Task:
Could you set down the listing below exactly and omit its images?

Dataset records:
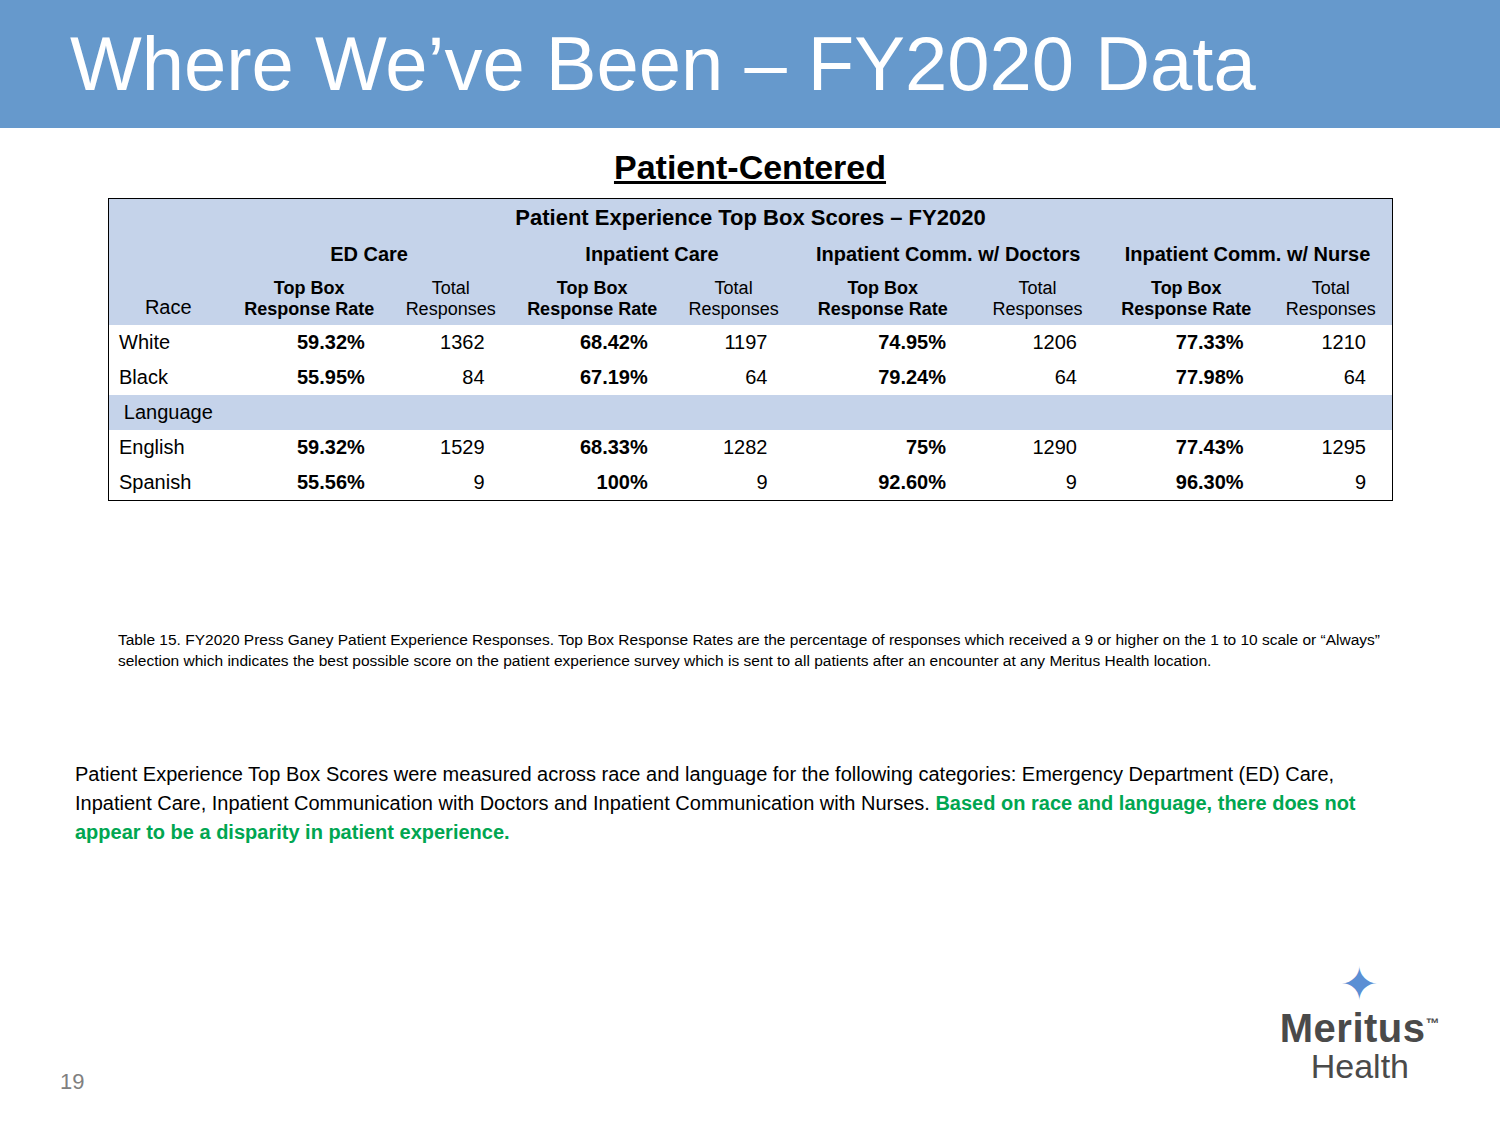Where We’ve Been – FY2020 Data
Patient-Centered
| Patient Experience Top Box Scores – FY2020 |
| | ED Care | Inpatient Care | Inpatient Comm. w/ Doctors | Inpatient Comm. w/ Nurse |
| Race | Top Box Response Rate | Total Responses | Top Box Response Rate | Total Responses | Top Box Response Rate | Total Responses | Top Box Response Rate | Total Responses |
| White | 59.32% | 1362 | 68.42% | 1197 | 74.95% | 1206 | 77.33% | 1210 |
| Black | 55.95% | 84 | 67.19% | 64 | 79.24% | 64 | 77.98% | 64 |
| Language | | | | | | | | |
| English | 59.32% | 1529 | 68.33% | 1282 | 75% | 1290 | 77.43% | 1295 |
| Spanish | 55.56% | 9 | 100% | 9 | 92.60% | 9 | 96.30% | 9 |
Table 15. FY2020 Press Ganey Patient Experience Responses. Top Box Response Rates are the percentage of responses which received a 9 or higher on the 1 to 10 scale or “Always” selection which indicates the best possible score on the patient experience survey which is sent to all patients after an encounter at any Meritus Health location.
Patient Experience Top Box Scores were measured across race and language for the following categories: Emergency Department (ED) Care, Inpatient Care, Inpatient Communication with Doctors and Inpatient Communication with Nurses. Based on race and language, there does not appear to be a disparity in patient experience.
✦
Meritus™
Health
19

Task response:
Where We’ve Been – FY2020 Data
Patient-Centered
| Patient Experience Top Box Scores – FY2020 |
| | ED Care | Inpatient Care | Inpatient Comm. w/ Doctors | Inpatient Comm. w/ Nurse |
| Race | Top Box Response Rate | Total Responses | Top Box Response Rate | Total Responses | Top Box Response Rate | Total Responses | Top Box Response Rate | Total Responses |
| White | 59.32% | 1362 | 68.42% | 1197 | 74.95% | 1206 | 77.33% | 1210 |
| Black | 55.95% | 84 | 67.19% | 64 | 79.24% | 64 | 77.98% | 64 |
| Language | | | | | | | | |
| English | 59.32% | 1529 | 68.33% | 1282 | 75% | 1290 | 77.43% | 1295 |
| Spanish | 55.56% | 9 | 100% | 9 | 92.60% | 9 | 96.30% | 9 |
Table 15. FY2020 Press Ganey Patient Experience Responses. Top Box Response Rates are the percentage of responses which received a 9 or higher on the 1 to 10 scale or “Always” selection which indicates the best possible score on the patient experience survey which is sent to all patients after an encounter at any Meritus Health location.
Patient Experience Top Box Scores were measured across race and language for the following categories: Emergency Department (ED) Care, Inpatient Care, Inpatient Communication with Doctors and Inpatient Communication with Nurses. Based on race and language, there does not appear to be a disparity in patient experience.
✦
Meritus™
Health
19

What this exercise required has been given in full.